Klarna Cuts Staff by 4,000, Replaces SaaS with AI
Klarna's CEO Sebastian Siemiatkowski revealed a radical new playbook: he slashed the company's headcount from 7,000 to under 3,000 by replacing enterprise SaaS like Salesforce with internal AI tools. The move reflects a growing belief that the marginal cost of software is nearing zero, enabling leaner, AI-driven teams to operate at scale. This shift is fueling a culture where engineers are expected to build and automate, rather than just integrate, third-party software.

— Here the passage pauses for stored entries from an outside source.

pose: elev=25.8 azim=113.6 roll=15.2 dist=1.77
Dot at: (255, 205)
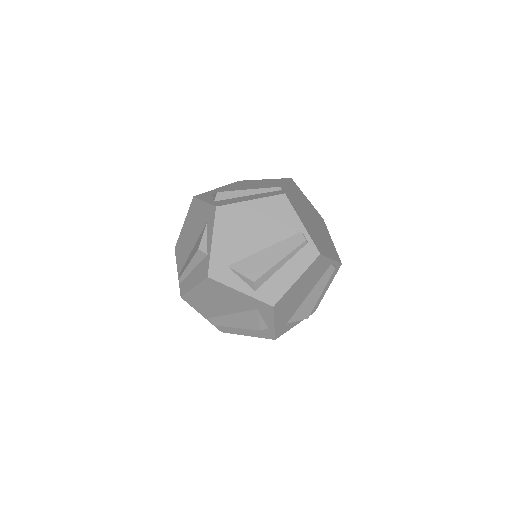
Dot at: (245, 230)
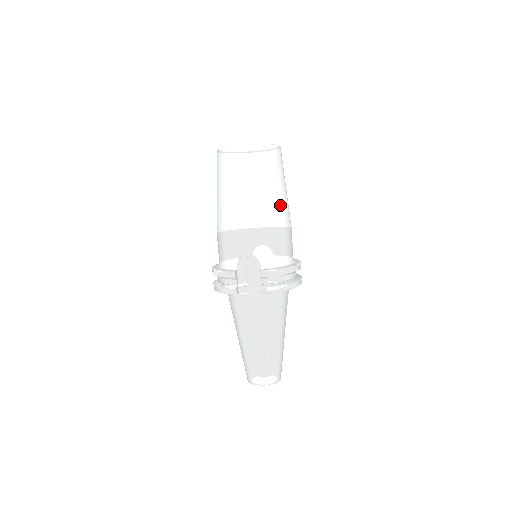
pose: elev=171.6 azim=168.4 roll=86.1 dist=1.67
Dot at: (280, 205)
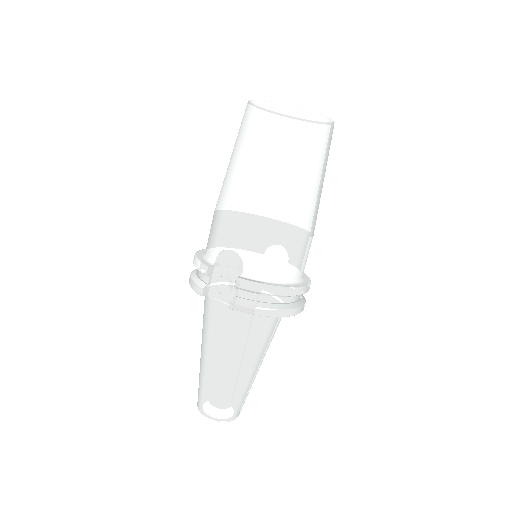
Dot at: (299, 200)
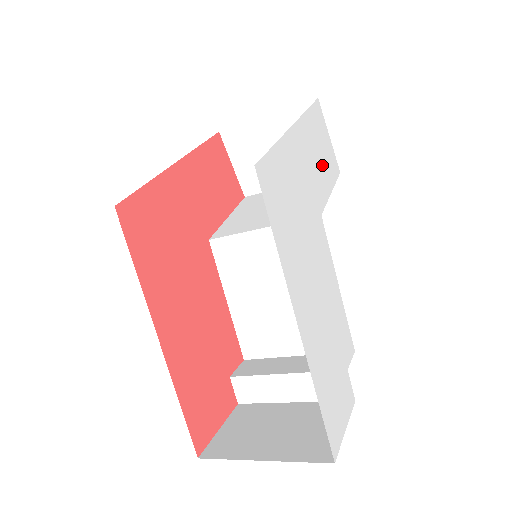
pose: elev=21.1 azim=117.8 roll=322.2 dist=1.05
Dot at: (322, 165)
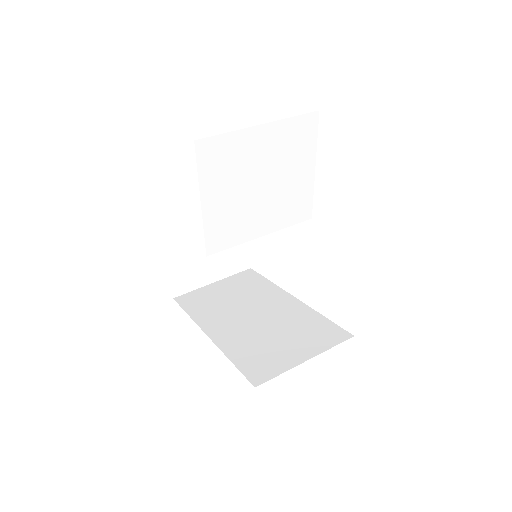
Dot at: occluded
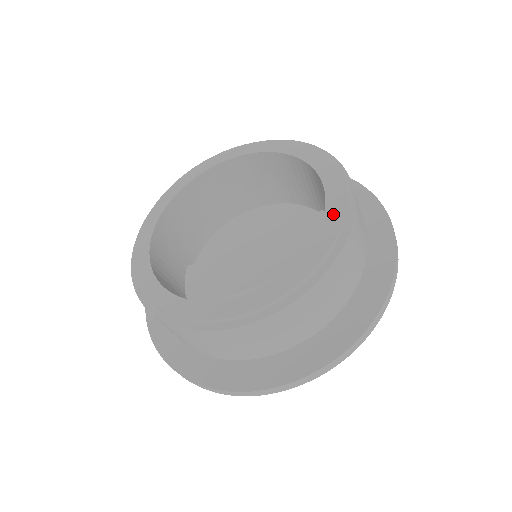
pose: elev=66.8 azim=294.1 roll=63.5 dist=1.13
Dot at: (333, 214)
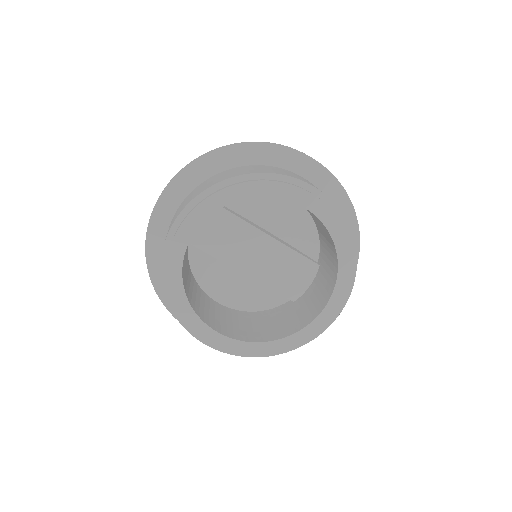
Dot at: (301, 337)
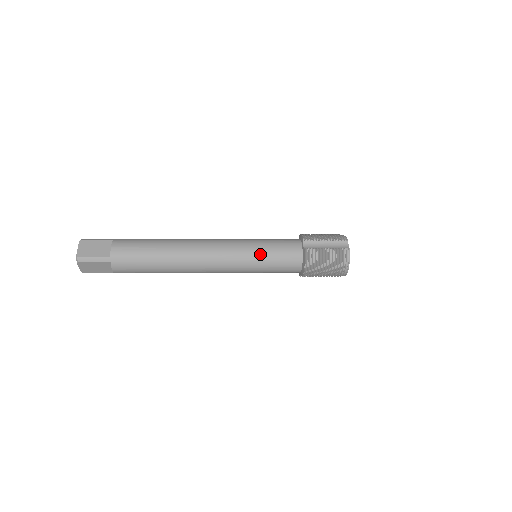
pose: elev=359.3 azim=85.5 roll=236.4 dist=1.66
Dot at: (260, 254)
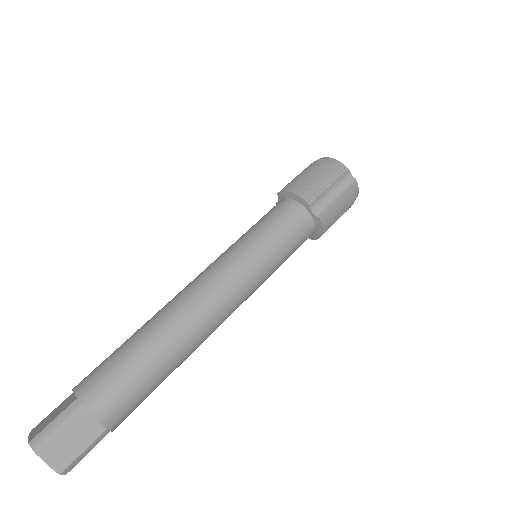
Dot at: (275, 261)
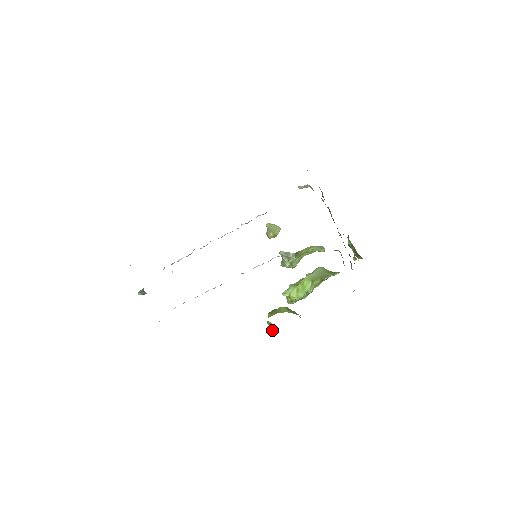
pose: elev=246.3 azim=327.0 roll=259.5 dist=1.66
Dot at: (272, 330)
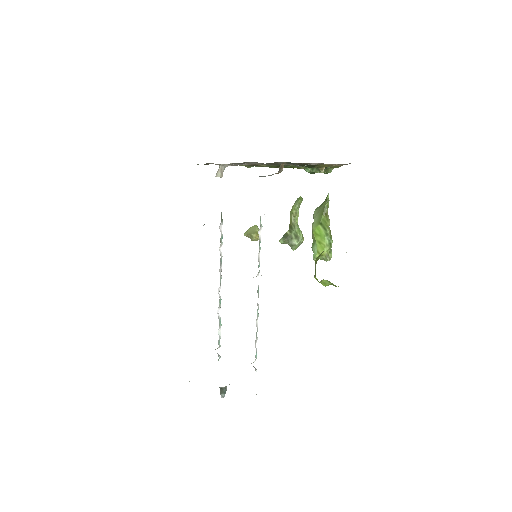
Dot at: occluded
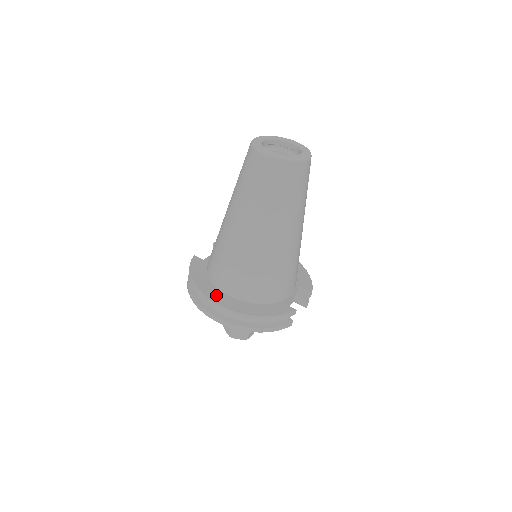
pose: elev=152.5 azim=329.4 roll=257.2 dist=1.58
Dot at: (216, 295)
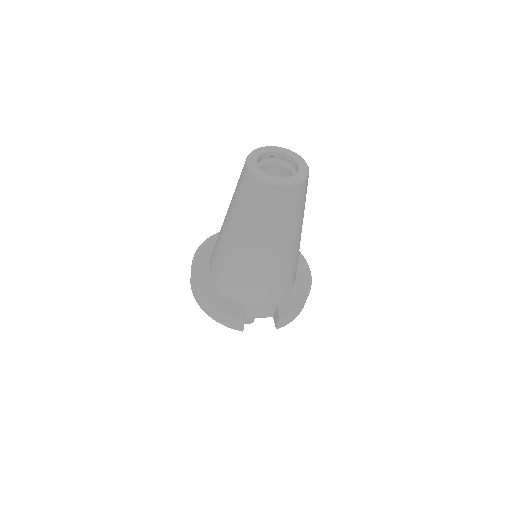
Dot at: (200, 266)
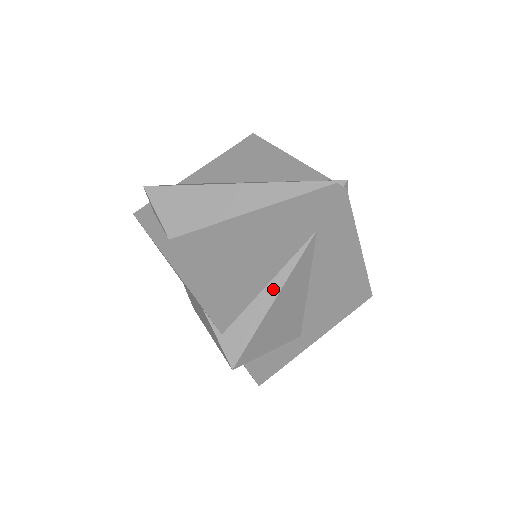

The company eliminated approximately 1,200 external SaaS tools, including major enterprise platforms like Salesforce and Workday. This move was designed to dismantle fragmented data silos and unify knowledge across the company, rather than being purely a cost-cutting measure. To replace these systems, Klarna built a custom tech stack founded on OpenAI's models, graph technology, and Retrieval-Augmented Generation (RAG). This new foundation allows internal AI, including an assistant named 'Kiki', to access a consolidated knowledge base, making many third-party services redundant. For marketing, the company uses AI image generators like DALL-E and Midjourney. The financial impact has been significant, with a projected $40 million annual improvement in profits from an AI customer service assistant that handles the work of 700 agents. This chatbot reduced average resolution times from 11 minutes to just two. In marketing, AI-driven efficiencies have cut annual costs by an additional $10 million. This transition was achieved without direct AI-related layoffs, relying instead on a hiring freeze and natural attrition which shrank the company by 15-20% annually. The internal culture has shifted dramatically, with 87% of the workforce now using generative AI tools in their daily workflows. However, the aggressive automation led to a decline in customer service quality and a drop in satisfaction. CEO Sebastian Siemiatkowski admitted that the company "over-indexed" on AI and prioritized cost-cutting over customer experience, prompting a strategic reversal. Klarna is now implementing a hybrid model, reintroducing human support for complex issues and reframing it as a "VIP treatment." The company has started hiring remote customer service agents again and is even redeploying some existing staff, including engineers and marketers, into customer-facing roles to address the quality concerns.